Other songs are wonderfully English. Some of these melodies, inspired by opera, have a particularly Italian flair to the music [punishment fit the crime], but a few songs stand out as being particularly English. There’s a very silly song in Pirates about how cops and robbers really love the simple joys of life when they’re not doing their jobs which has a very English sensibility to it [when a felon's not engaged]. There’s also this interpolation of the folk melody “for he’s a jolly good fellow” [we seek a penalty 50 fold].


One idea I really like is the interweaving of three parts. Listen to this beautiful section from The Mikado. We get each strain of this represented by a similar melody but different rhythms. Then we hear the three interwoven so you can experience how all three rhythms fit into the gaps in each other [I am so proud].


Okay, so what does all this have to do with today? Gilbert and Sullivan were hugely influential on the music and form of the musicals of the 20th century. There are lots of references both direct and indirect in both musicals and popular music. Here are some of my favorite examples.


This is the song that first introduced me to Gilbert and Sullivan.

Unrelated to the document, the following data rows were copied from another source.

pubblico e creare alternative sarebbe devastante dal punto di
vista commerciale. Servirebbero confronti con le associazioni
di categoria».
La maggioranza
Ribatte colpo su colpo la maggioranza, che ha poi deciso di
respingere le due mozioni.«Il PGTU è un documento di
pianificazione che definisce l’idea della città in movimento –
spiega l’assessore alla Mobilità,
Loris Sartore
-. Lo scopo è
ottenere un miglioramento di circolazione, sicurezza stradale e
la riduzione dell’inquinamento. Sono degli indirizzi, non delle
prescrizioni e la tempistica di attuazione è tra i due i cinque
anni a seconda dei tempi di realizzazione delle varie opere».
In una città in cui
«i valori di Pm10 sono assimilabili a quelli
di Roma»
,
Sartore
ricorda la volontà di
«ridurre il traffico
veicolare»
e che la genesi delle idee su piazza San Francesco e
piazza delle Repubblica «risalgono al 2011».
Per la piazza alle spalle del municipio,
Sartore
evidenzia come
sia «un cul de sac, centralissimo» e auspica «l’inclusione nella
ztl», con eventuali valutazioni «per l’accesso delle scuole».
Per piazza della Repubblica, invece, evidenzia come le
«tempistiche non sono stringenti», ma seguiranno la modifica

As a kid, I was a nerd who loved novelty music and I bought the Doctor Demento 20th Anniversary double CD. Along with hits like Fish Heads and Another One Rides the Bus, there was this tune from Tom Lehrer. [the elements song] Tom Lehrer was a child prodigy, a mathematician and a lecturer on musical theater as well as a track he explores how the folk song Clementine would sound coming from different musical styles and this is the Gilbert and Sullivan version: [clemintine]

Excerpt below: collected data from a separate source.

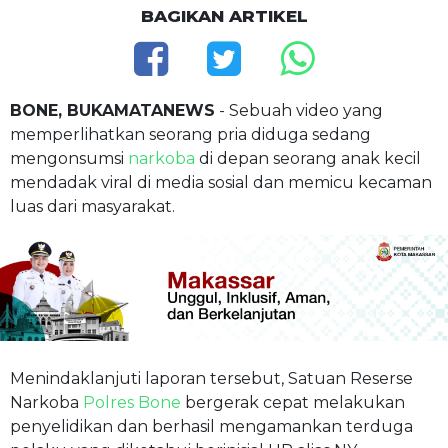
BAGIKAN ARTIKEL
BONE, BUKAMATANEWS
- Sebuah video yang
memperlihatkan seorang pria diduga sedang
mengonsumsi
narkoba
di depan seorang anak kecil
mendadak viral di media sosial dan memicu kecaman
luas dari masyarakat.
Menindaklanjuti laporan tersebut, Satuan Reserse
Narkoba
Polres Bone
bergerak cepat melakukan
penyelidikan dan berhasil mengamankan terduga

In the 70’s Stephen Sondheim would write some very Sondheimian takes on what you can hear is the basic Gilbert and Sullivan model. Here’s his take on the patter song in 1970’s Company [not getting married]. His tightly interwoven songs with multiple voices and his love of recursive wordplay definitely take influence from Gilbert and Sullivan. In his later work, Assassins, there’s this battle of a song that reminds me of how Gilbert and Sullivan used their chorus. [another national anthem]

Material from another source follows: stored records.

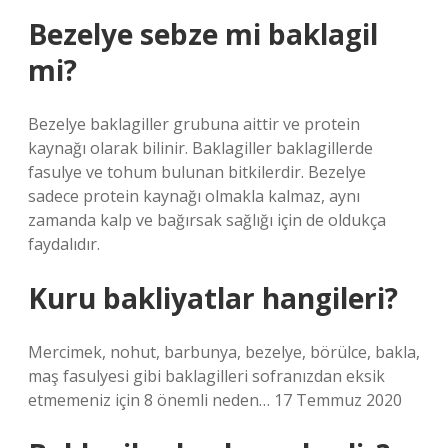
Bezelye sebze mi baklagil
mi?
Bezelye baklagiller grubuna aittir ve protein
kaynağı olarak bilinir. Baklagiller baklagillerde
fasulye ve tohum bulunan bitkilerdir. Bezelye
sadece protein kaynağı olmakla kalmaz, aynı
zamanda kalp ve bağırsak sağlığı için de oldukça
faydalıdır.
Kuru bakliyatlar hangileri?
Mercimek, nohut, barbunya, bezelye, börülce, bakla,
maş fasulyesi gibi baklagilleri sofranızdan eksik
etmemeniz için 8 önemli neden… 17 Temmuz 2020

I already mentioned the Barenaked Ladies at the beginning of this. One week certainly fits the form of a patter song and it hit #1 on the Billboard charts in the ’90s. But once we get into the ’80s and ’90s, we start seeing the influence of rap and r&b on pop music which obviously comes from a different musical tradition than Gilbert and Sullivan. Who can say whether this draws more from comic theater or rap: [billy joel]. But clearly there’s an appetite in both pop music and musicals for interesting poetry delivered very quickly. [guns and ships]. Again, I don’t think we can separate how much of that is patter and how much is rap but Lin Manuel Miranda certainly knows theater and he was aware of his influences [modern major general].


And that brings us up to the 2010s and back to our initial question. How did we end up with shows like Hamilton and Book of Mormon that are so popular today? It’s a story too big to tell in just one installment, but it started with Gilbert and Sullivan merging ideas from opera with English satire and recontextualizing both as a new form of show. They did not create an English equivalent to Wagner. Instead, they forged a new path, one that would make Broadway and West End the theater capitols of the world. And a path that would lead to this: [Kyle's mom’s a bitch]. Next time, we will pick up the story with Cole Porter and George Gershwin and I guess anyone else interesting I discover while I’m researching. I’m Peter McGuire and this has been, the first part of my, unlikely explanation.